Hello.
Tough gig being on the verge of first team football. Spurs fans in general are optimistic and welcoming to those wanting to break through. But only a handful of folk get to see them play and footage is often rarer than rocking horse do do.
And speaking of wooden things with limited mobility, it would be great to have someone with a bit of ‘zip’ at the back if they are supposed to playing in an attacking role too.
They must have felt like this when they found the Marie Celeste.
They must have felt like this when they found this blog.

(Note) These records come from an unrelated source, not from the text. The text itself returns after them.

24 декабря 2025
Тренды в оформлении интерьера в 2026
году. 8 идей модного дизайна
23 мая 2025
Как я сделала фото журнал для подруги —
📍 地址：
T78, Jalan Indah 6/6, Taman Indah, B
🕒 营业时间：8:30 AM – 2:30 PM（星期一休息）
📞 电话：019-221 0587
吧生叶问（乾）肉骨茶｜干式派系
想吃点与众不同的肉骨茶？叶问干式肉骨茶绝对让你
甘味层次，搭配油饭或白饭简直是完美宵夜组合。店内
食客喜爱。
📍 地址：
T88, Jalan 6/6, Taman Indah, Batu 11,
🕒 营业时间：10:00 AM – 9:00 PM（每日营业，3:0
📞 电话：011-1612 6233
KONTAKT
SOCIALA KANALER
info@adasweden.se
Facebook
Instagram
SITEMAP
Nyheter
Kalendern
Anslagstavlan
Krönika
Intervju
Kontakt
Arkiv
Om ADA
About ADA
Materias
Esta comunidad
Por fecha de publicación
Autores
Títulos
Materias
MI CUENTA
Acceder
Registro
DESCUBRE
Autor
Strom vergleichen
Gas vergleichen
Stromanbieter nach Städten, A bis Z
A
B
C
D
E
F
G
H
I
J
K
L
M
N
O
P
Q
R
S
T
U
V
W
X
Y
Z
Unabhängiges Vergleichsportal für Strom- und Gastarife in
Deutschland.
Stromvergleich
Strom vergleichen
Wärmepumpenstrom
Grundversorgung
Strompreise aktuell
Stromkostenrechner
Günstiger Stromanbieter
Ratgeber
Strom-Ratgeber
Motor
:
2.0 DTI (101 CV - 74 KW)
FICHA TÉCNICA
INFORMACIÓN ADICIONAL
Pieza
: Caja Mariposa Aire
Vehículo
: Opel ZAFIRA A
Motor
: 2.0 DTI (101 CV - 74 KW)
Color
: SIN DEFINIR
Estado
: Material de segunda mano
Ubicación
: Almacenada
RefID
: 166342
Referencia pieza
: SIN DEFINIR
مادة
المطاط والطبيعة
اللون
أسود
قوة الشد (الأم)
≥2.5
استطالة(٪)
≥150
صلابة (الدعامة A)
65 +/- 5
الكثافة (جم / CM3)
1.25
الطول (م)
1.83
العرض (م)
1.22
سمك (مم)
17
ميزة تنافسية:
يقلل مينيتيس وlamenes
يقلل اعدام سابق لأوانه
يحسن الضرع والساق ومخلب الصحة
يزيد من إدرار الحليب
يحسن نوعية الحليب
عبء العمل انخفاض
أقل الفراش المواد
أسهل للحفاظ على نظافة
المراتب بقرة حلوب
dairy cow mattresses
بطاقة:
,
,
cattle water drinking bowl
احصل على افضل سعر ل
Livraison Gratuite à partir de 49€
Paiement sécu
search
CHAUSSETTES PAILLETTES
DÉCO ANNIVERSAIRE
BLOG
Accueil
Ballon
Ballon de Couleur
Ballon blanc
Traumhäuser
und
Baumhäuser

I’m back in the game in the am.
Or your subscriptions back!
greavesie told a joke so i,m gonna tell one….ahem whats the difference between jam and marmalade answer you can,t marmalade your knob up a birds arse boom boom
Harold.
“Help I’m stuck. I can’t log in
Theres lots of comments all over town
I can’t log in”
(Apologies to Bob the Builder)
WHat to do?
Auto ‘flaming’ Trader
Harold, you having a laugh!
i’m glad someone realised it was a joke but in what way is the reply funny?
I realised it was supposed to be a (some might say racist) joke. Gareth Bale is Welsh, you may have noticed?
But please feel free to explain what your abbreviated Q and A represent? Because if it’s question and answer, then you need to learn what makes a question, a question.
“Q. can’t stand those Welsh bastards either”
Is that a question? No.
I was offering you the option to give names to your “Q & A”, such as Quentin and Andrew, since they make little sense in the context you used them in otherwise in your “funny joke”.
So, who’s funnier? You, with your racist joke, or me in my response(which at the time was light-hearted)?